Biogen's R&D strategy fails to impress after Alzheimer's trial flop
The dust has settled at Biogen following the company’s disastrous announcement that it was ending development of Alzheimer’s drug aducanumab, and in its latest Q1 figures the company hoped to win over investors with a revised R&D strategy based around MS, ophthalmology, and continued focus on Alzheimer's.
Biogen’s multiple sclerosis pill Tecfidera continued to be the company’s top selling drug in Q1, bringing in revenues of $999m for the quarter, up 1% compared with last year.
The company successfully fought off a patent challenge in October last year, and for now the $4 billion a year blockbuster looks set to enjoy patent protection until 2028.
But the market for MS drugs is increasingly competitive, with Novartis and Germany’s Merck KGaA marketing rival oral therapies as well as several injected options.
Biogen is hoping that a new alternative, Vumerity (diroximel fumarate), will have the same beneficial effects of reducing the inflammation that causes the disease to progress, but without the gastrointestinal side effects.
The drug is filed with the FDA, which is set to make a regulatory decision in the fourth quarter this year.
Revenues from MS drugs are also helped by royalties from Roche’s highly successful new launch Ocrevus, which the two companies developed together before the big Swiss pharma opted to take over marketing and R&D at the beginning of the decade.
Another longer-term prospect for Biogen is drugs added to the pipeline from its $800m acquisition of Nightstar Therapeutics in March, most notably its NSR-REP1 gene therapy for a rare retinal disease.
CEO Michel Vounatsos also pointed to the company’s “solid operational performance”, with total revenues up 11% to $3.5 billion, and net income up 11% compared with last year’s Q1.
Driving this growth was Biogen’s Spinraza, used for spinal muscular atrophy, which generated sales of $518m, up 42% compared with the last Q1.
The company is also developing drugs in a range of other neurology diseases including Parkinson’s disease and epilepsy.

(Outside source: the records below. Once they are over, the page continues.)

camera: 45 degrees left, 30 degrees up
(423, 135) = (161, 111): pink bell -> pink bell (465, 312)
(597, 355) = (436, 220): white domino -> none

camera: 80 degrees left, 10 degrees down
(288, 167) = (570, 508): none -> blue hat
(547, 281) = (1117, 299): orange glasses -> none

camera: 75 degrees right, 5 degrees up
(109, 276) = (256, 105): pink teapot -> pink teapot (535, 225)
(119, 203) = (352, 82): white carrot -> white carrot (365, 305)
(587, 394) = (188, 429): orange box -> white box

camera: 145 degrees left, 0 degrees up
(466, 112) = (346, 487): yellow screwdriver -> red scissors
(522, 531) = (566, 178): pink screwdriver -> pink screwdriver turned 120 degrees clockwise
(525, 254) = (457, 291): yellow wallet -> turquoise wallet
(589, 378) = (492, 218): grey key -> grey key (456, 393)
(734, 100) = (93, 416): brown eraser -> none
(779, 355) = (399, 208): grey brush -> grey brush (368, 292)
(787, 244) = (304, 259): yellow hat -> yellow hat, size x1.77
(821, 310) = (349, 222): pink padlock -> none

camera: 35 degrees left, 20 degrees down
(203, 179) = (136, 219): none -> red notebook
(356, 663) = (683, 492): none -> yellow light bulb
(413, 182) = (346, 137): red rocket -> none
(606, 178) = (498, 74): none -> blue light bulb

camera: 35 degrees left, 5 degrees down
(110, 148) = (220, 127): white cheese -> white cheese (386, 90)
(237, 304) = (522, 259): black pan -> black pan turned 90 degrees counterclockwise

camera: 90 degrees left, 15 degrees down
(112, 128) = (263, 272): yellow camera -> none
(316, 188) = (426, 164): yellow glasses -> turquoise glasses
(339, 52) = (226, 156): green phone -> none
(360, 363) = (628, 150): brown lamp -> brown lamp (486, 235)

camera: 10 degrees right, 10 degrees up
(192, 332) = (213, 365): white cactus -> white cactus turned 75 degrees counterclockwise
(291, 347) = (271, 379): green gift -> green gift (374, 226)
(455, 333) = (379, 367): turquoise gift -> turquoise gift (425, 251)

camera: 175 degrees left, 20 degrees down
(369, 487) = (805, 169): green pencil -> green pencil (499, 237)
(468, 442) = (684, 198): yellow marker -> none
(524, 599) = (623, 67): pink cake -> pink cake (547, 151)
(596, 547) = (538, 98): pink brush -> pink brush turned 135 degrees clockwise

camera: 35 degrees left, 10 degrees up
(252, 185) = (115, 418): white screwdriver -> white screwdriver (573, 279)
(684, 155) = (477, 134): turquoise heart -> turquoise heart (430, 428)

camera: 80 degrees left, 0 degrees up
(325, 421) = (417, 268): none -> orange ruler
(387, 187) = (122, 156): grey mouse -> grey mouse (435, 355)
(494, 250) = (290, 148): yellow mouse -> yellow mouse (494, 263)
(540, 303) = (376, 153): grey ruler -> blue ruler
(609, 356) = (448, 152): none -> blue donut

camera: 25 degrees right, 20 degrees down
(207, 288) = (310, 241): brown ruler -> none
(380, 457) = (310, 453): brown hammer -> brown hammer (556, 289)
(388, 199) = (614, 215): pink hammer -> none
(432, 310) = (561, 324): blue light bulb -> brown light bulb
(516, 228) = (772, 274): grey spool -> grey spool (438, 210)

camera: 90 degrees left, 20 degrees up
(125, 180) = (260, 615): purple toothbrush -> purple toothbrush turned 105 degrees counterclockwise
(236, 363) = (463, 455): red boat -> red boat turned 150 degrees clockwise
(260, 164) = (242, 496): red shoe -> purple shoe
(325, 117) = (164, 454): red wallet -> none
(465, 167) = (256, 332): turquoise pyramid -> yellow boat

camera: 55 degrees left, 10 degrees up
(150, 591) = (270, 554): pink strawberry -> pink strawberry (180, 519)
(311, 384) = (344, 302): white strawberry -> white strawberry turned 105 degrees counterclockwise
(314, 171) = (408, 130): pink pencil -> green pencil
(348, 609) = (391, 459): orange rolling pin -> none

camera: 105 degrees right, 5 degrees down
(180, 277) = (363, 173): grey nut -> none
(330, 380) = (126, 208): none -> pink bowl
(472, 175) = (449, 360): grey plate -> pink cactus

However the failure of aducanumab overshadowed the results and Biogen's attempts to talk up its pipeline and already-marketed drugs were not well received.
Investors are hoping for a change in tack following the aducanumab debacle but Biogen execs also pledged to continue with Alzheimer’s research despite the trial flop that wiped billions off the company’s value at the end of March.
The company is pushing on with Alzheimer’s research focusing on another antibody targeting amyloid called BAN2401 in partnership with Eisai, and research into the tau protein tangles that have also been linked with the disease.
The feeling among investors is that the decision to continue with BAN2401 was taken by Eisai - but whatever the reason it looks to be a questionable call given the string of trial failures among drugs targeting amyloid.
Understandably weary of talk about further Alzheimer’s projects, which on previous form look likely to fail, investors were unimpressed and the company’s share price fell by 2.5% on the Nasdaq following the announcement.